Ana blinks several times as she absorbs this news, and the color drains from her cheeks.

Shit.

She sits up straighter and squints into the rearview mirror, no doubt trying to identify our pursuer.

“Keep your eyes on the road, baby.” I speak softly. Calmly. I don’t want to spook Ana any more than she’s spooked already. We just need to get back to Escala as quickly as possible and lose this asshole.

“How do we know we’re being followed?” Her voice is high-pitched and breathless.

“The Dodge behind us has false license plates.”

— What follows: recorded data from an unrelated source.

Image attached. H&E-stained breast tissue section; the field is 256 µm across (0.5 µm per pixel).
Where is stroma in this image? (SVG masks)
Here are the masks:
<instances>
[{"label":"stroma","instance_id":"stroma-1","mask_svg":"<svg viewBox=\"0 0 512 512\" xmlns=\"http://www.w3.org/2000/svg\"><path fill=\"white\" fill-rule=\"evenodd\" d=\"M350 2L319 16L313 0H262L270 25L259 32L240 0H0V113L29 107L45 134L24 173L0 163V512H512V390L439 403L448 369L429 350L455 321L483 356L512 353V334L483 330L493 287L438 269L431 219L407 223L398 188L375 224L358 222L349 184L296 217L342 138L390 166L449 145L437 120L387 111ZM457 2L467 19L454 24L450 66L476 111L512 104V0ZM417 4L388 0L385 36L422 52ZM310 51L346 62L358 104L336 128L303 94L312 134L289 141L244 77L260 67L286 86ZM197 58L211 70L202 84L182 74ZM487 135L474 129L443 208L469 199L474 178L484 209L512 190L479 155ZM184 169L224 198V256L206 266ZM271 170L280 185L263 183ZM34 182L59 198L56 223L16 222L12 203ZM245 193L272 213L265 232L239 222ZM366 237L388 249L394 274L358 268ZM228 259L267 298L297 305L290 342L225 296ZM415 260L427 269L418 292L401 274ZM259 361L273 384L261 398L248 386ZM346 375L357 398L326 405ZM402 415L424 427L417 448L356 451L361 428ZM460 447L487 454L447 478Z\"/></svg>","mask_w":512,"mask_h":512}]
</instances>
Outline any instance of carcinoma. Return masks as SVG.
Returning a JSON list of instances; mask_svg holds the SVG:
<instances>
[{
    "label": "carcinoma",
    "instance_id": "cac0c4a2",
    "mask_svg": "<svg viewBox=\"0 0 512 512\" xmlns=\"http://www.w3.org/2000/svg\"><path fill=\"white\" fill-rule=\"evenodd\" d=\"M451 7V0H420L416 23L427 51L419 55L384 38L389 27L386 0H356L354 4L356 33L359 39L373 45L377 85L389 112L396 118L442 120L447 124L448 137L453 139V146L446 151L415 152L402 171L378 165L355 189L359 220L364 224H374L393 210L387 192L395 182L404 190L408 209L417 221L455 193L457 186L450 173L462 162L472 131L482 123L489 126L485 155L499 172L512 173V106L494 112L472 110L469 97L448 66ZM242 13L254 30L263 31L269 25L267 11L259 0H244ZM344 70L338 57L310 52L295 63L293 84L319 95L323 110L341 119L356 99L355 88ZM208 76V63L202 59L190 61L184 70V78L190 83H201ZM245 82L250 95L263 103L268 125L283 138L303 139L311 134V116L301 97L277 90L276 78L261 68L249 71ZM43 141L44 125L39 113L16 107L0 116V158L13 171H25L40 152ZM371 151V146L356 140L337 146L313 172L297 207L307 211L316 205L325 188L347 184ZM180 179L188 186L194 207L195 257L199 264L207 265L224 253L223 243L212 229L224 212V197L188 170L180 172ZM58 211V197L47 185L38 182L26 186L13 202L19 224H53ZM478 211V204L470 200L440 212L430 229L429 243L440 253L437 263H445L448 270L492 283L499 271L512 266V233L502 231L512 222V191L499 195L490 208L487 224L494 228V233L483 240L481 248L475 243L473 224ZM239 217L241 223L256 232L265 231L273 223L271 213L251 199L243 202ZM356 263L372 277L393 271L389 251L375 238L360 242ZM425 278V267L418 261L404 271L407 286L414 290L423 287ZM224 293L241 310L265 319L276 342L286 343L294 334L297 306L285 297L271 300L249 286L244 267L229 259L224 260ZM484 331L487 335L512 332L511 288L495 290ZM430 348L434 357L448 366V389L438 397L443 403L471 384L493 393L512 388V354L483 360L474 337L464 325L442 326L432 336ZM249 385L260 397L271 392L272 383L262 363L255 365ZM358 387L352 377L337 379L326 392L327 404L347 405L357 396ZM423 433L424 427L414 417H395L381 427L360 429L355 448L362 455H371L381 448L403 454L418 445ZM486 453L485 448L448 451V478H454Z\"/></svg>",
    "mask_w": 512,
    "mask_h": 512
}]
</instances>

She drives carefully across the Twenty-Eighth Street intersection, around the roundabout and up the 520 on-ramp. Traffic is light, so that’s something. Ana’s eyes flick to the rearview mirror, then she takes a deep breath and abruptly seems to slow down.

Ana, what are you doing?

She’s studying the flow of traffic; suddenly she drops a gear and floors the gas so we shoot forward through a break in the traffic onto the highway. The Dodge has to slow right down to a crawl to wait for a gap to follow us.

Whoa. Ana. Clever girl!

But we’re going too fast!

“Steady, baby.” I keep my voice even, though inside my stomach is in knots. She drops her speed and starts to weave between the two lanes. Knotting my hands together, I hold them in my lap so I don’t distract her. “Good girl.” I glance behind us. “I can’t see the Dodge.”